Ce même enchantement de conte de fées prend ici des formes très bizarres. Le fer à clous cloutés de Man Ray est un autre objet trop connu sous le nom de sculpture – mais dans ce contexte, vous êtes frappé par son attaque contre les tâches domestiques et leurs hiérarchies, au nom de la déraison. Le porte-bouteilles de 1914 de Marcel Duchamp est un autre chef-d’œuvre de l’obsession surréaliste : qu’est-ce qui a poussé Duchamp à exposer cet objet métallique pointu comme de l’art ? Possède est le mot juste, car il ne l’a pas choisi, mais il l’a choisi. Il en est de même d’une « chausson-cuillère », une curieuse cuillère en bois avec une chaussure sculptée sur son manche qu’André Breton a trouvée dans une brocante parisienne : elle l’obsédait et il a fait prendre à Man Ray la photo qui est exposée ici.

La relation du surréalisme avec le monde des choses n’a jamais semblé plus particulière. Il y a une magie intense et dérangée dans la manière totalement décomplexée dont ces poètes et pervers ont fétichisé le monde matériel. La photographie de Man Ray de l’artiste surréaliste Meret Oppenheim la montre nue devant une roue industrielle géante avec de l’encre noire maculée sur sa main et son bras. C’est une image d’elle en tant que créatrice, l’artiste dans une imprimerie, qui est aussi joyeusement érotique que sa propre sculpture d’une tasse à fourrure (malheureusement absente).

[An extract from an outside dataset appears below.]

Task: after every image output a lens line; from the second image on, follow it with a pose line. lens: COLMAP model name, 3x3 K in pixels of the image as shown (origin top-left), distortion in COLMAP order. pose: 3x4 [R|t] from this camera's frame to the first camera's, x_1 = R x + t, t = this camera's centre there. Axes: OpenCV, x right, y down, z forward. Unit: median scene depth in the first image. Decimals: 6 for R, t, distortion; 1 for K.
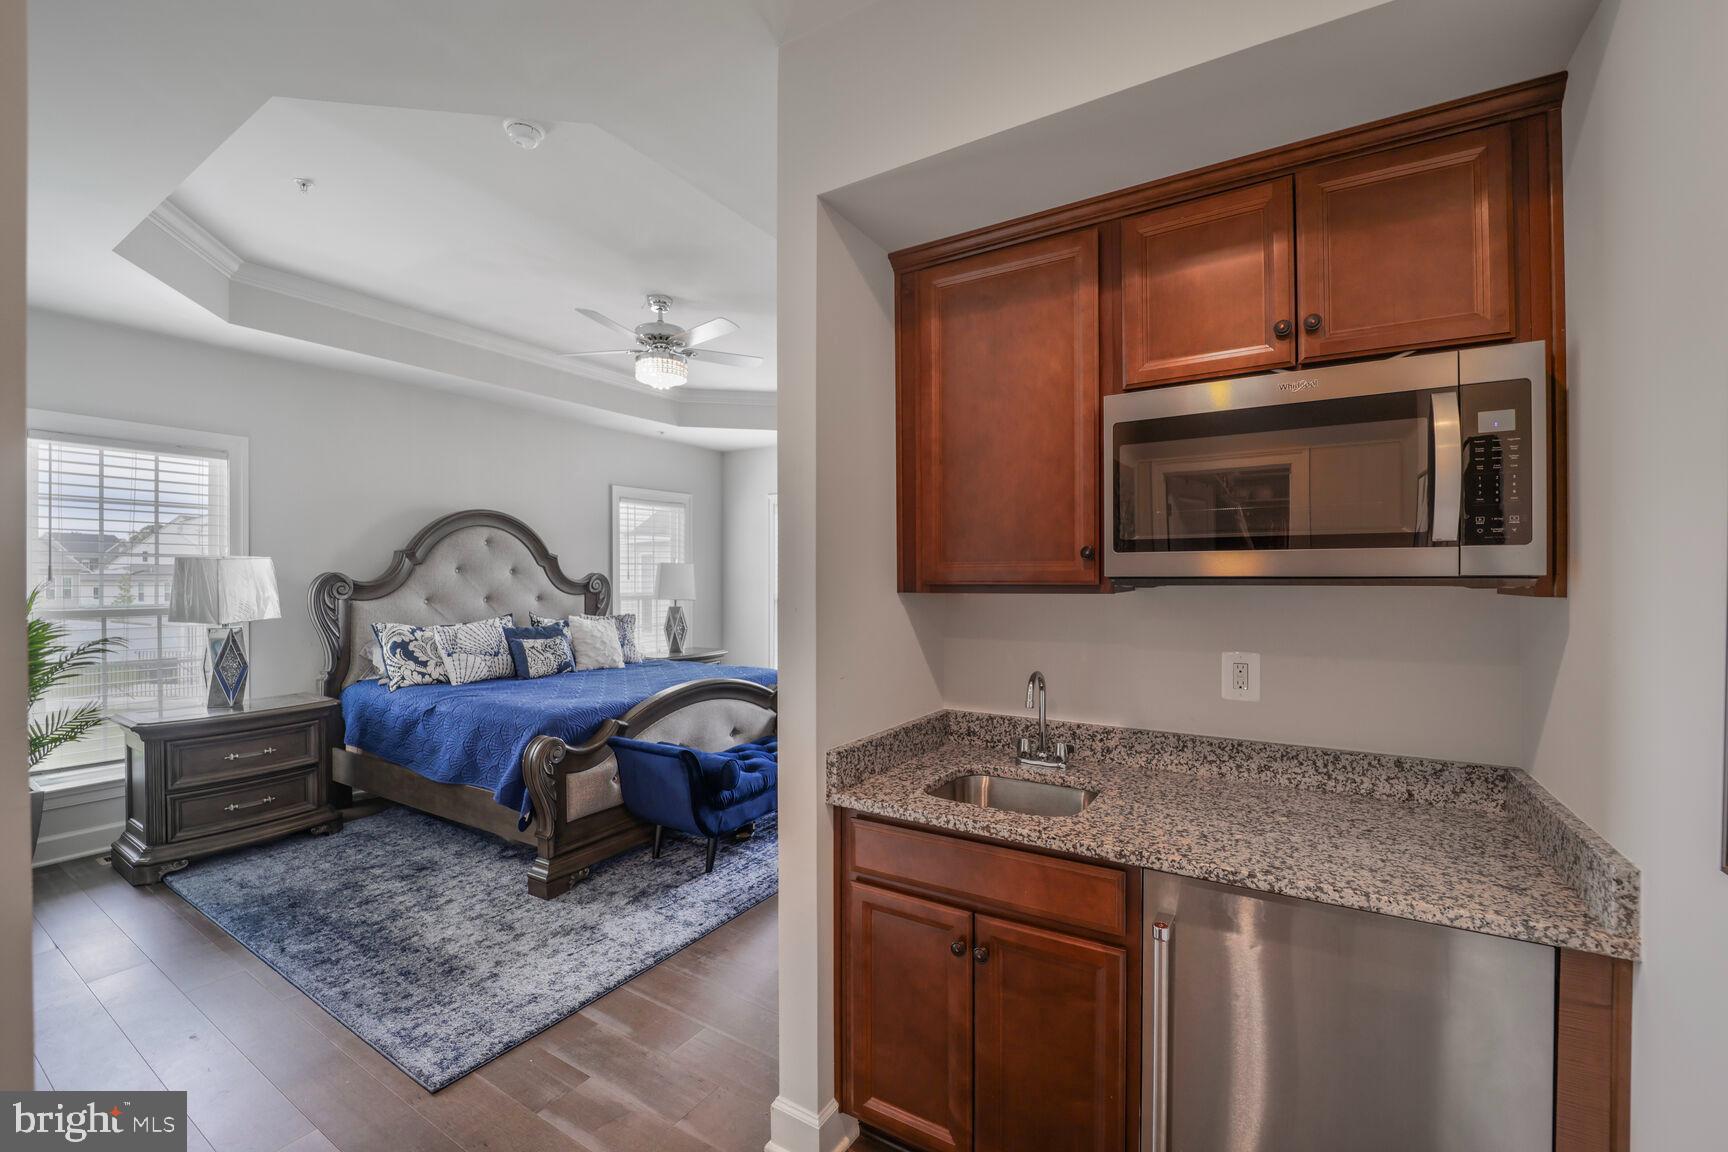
lens RADIAL K [[706.8, 0, 864.0], [0, 706.8, 576.0], [0, 0, 1]] dist [-0.022757, -0.000160]
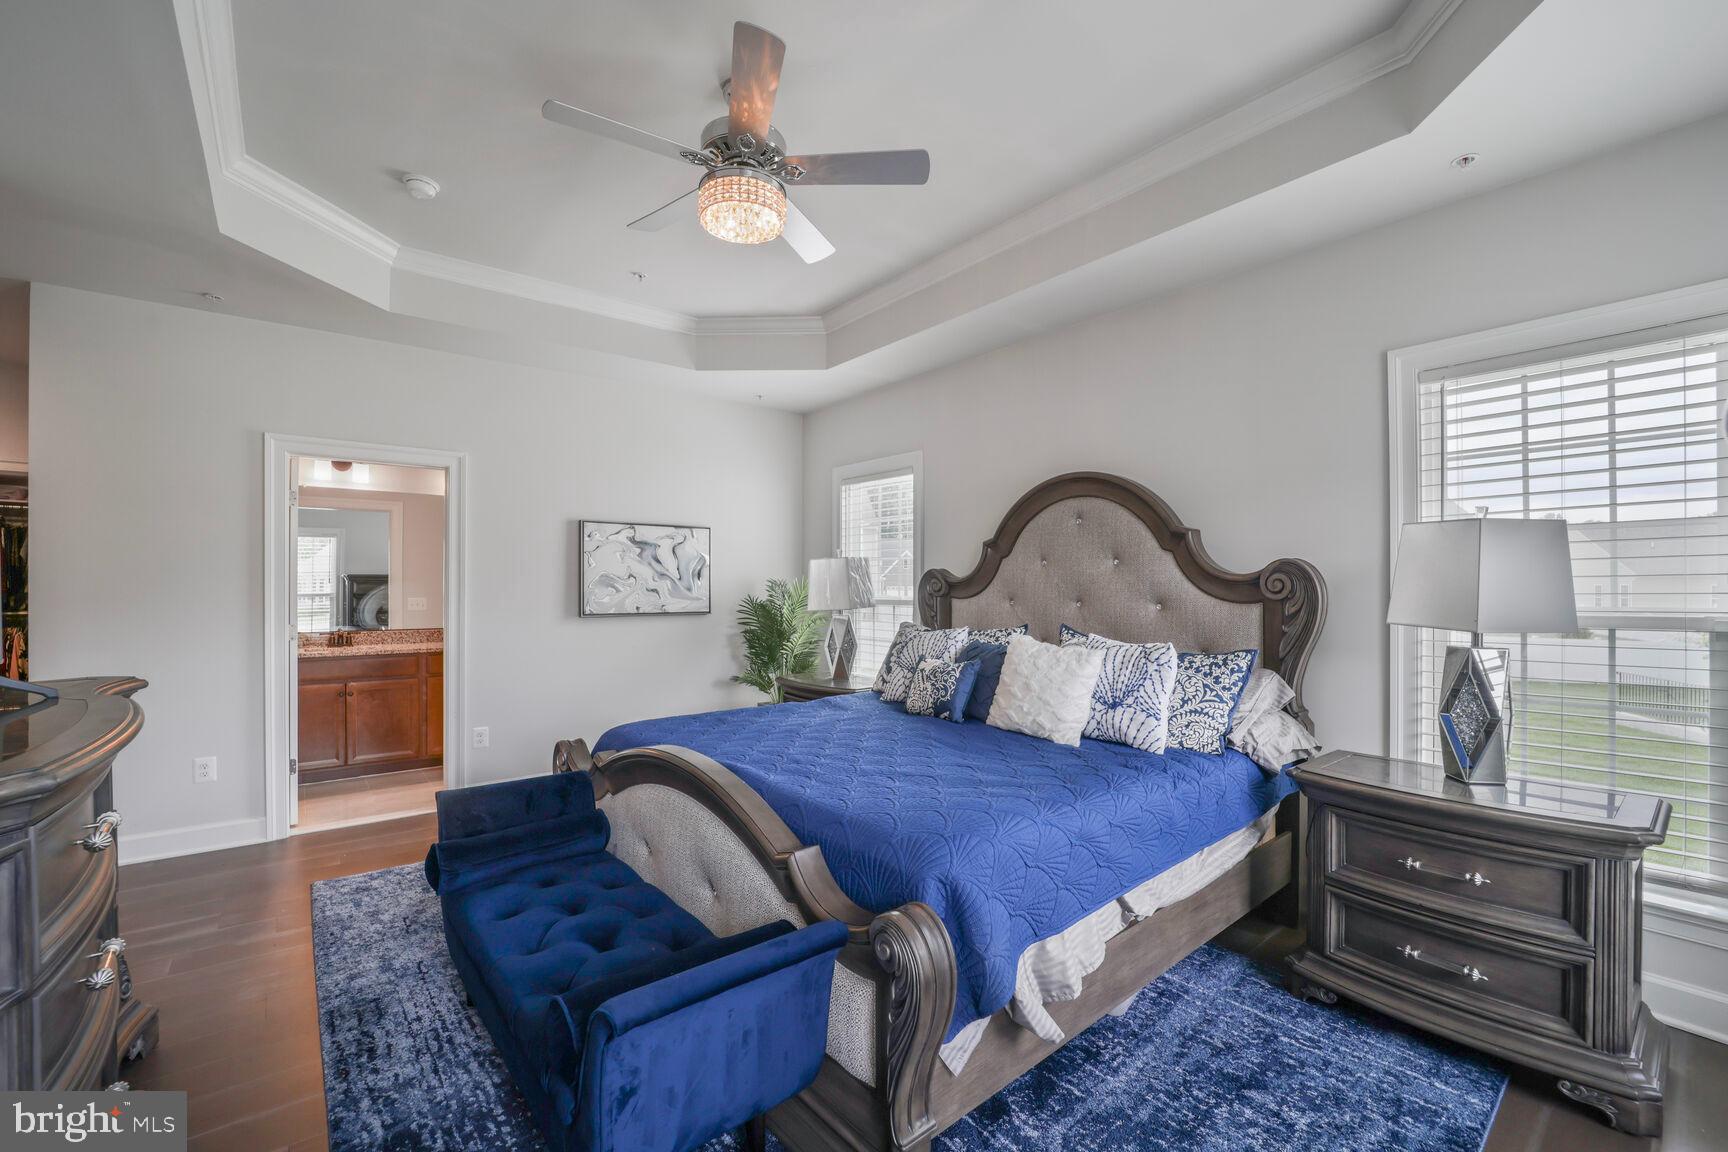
lens RADIAL K [[706.8, 0, 864.0], [0, 706.8, 576.0], [0, 0, 1]] dist [-0.022757, -0.000160]
pose [[-0.322916, -0.014677, -0.946314, 0.175961], [0.002533, 0.999863, -0.016372, 0.017274], [0.946424, -0.007684, -0.322835, 1.034889]]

Mobilier pour l'appartement d'un oligarque… Horse Lamp, 2006, Front Design.
Mobilier pour l’appartement d’un oligarque… Horse Lamp, 2006, Front Design. Photographie : Vitra Design Museum

L’exposition soutient que le surréalisme s’est imposé à l’ère postmoderne, lorsque les designers s’amusent à nouveau librement avec la forme et l’imagerie. Mais les expositions prouvent le contraire. A côté de ces visions surréalistes obsessionnelles se trouve une table en verre montée sur roues de vélo par Gae Aulenti en 1993. C’est un hommage à Duchamp, dit la maison. Mais c’est une chose sans âme. Il en va de même pour bon nombre des objets les plus récents de l’exposition. Cette Horse Lamp 2006 de Front Design n’est vraiment qu’un meuble grotesquement ostentatoire pour le penthouse d’un oligarque.

Ces conceptions contemporaines ne sont pas du tout à la hauteur du surréalisme. C’est parce qu’ils ne semblent pas du tout obsessionnels. Le postmodernisme est ironique, ludique, volontaire – mais le surréalisme n’était rien de tout cela. Lorsque Claude Cahun se photographie sous des apparences sexistes, cela ne semble pas être un choix ou une déclaration, mais une nécessité intérieure.

Cela peut faire sonner cette exposition comme un échec. Au contraire : il vous fait voir avec une grande clarté à quel point ce mouvement était vraiment extrême et extraordinaire, et à quel point il était difficile de le retrouver. Voir ces bijoux d’ivresse surréaliste à côté des accessoires de mode Galliano et des vidéos de Björk prouve que le surréalisme, tragiquement, est mort. Il est aussi mort que le cubisme – et aussi glorieux. C’était un mouvement moderniste, après tout : pas le père de l’espièglerie d’aujourd’hui mais quelque chose d’infiniment plus sérieux et révolutionnaire.